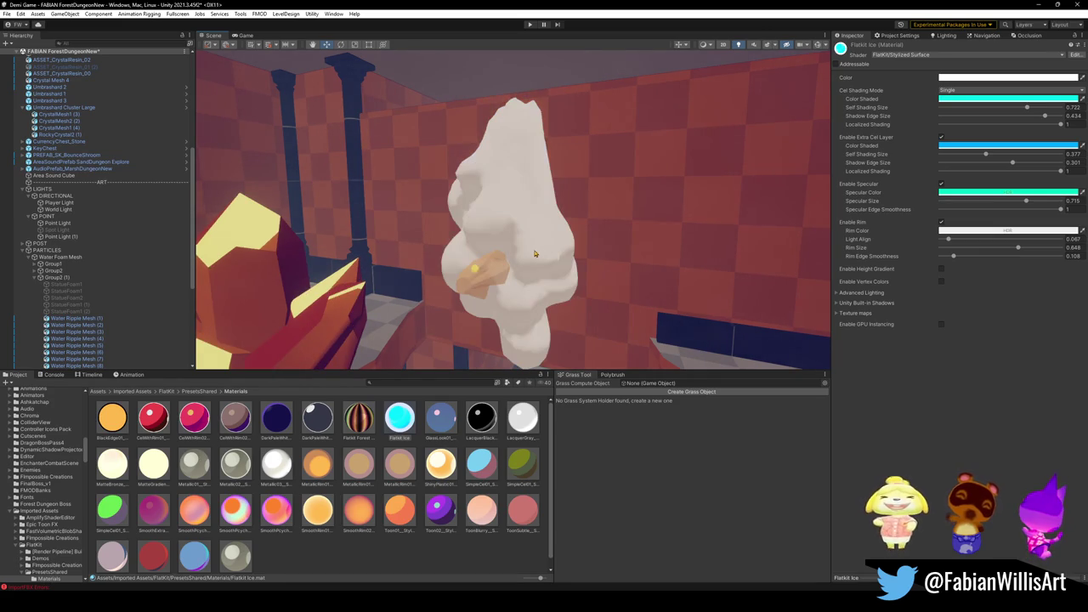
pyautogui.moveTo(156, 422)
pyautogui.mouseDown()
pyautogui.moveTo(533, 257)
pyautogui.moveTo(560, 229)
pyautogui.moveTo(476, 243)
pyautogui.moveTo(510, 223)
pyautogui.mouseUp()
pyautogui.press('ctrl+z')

--

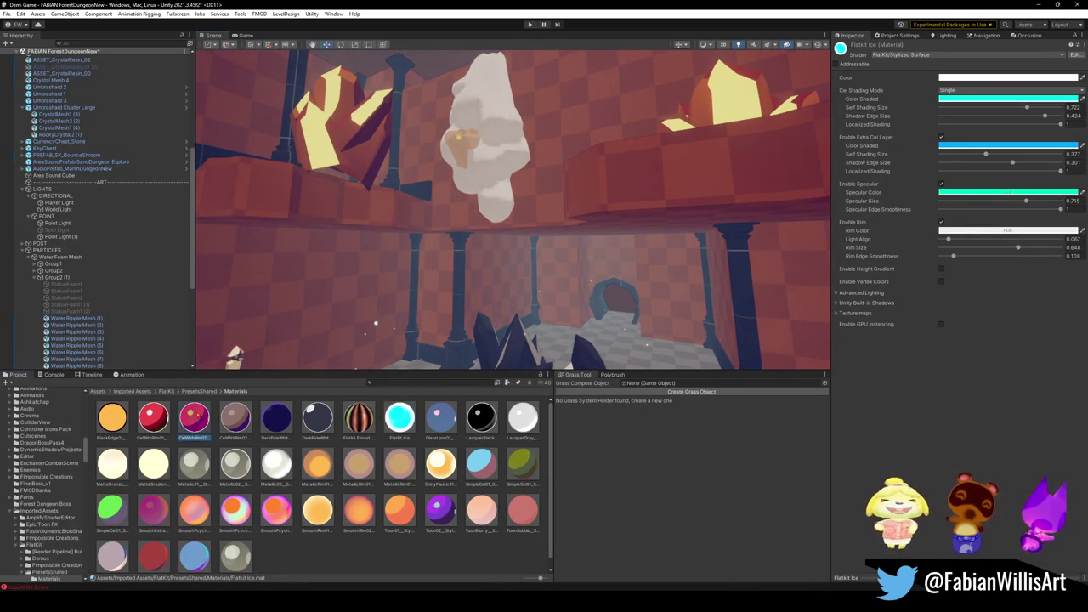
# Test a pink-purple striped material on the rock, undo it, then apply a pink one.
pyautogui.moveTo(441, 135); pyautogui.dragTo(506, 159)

---

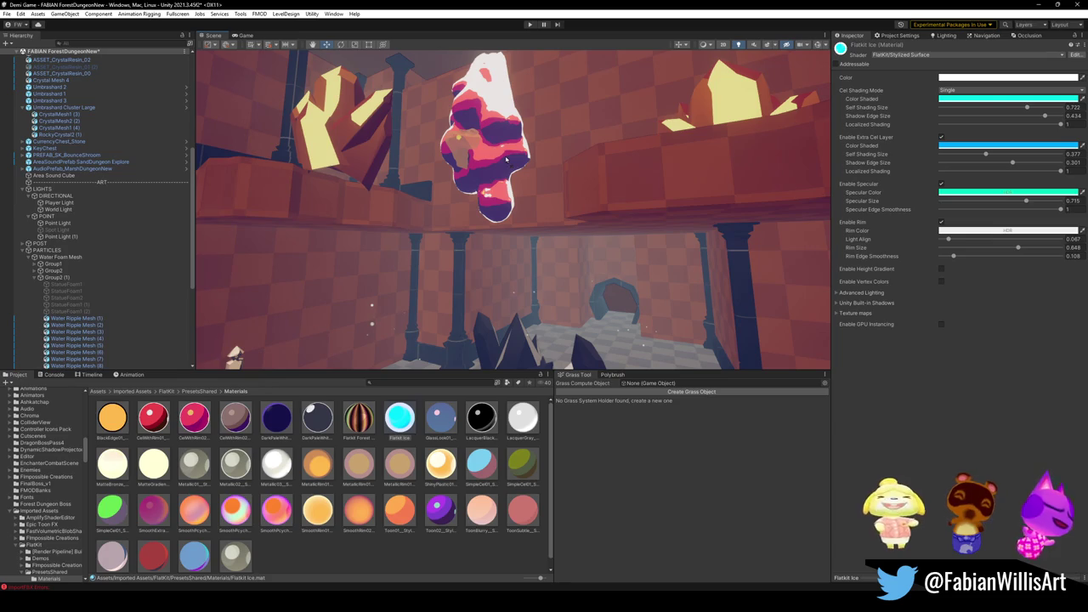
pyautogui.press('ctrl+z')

# WHAT YOU WILL DO:
The word "moveTo" appears in some of the lines above. Copy those lines.

# COMPLETED TASK:
pyautogui.moveTo(156, 422)
pyautogui.moveTo(533, 257)
pyautogui.moveTo(560, 229)
pyautogui.moveTo(476, 243)
pyautogui.moveTo(510, 223)
pyautogui.moveTo(441, 135); pyautogui.dragTo(506, 159)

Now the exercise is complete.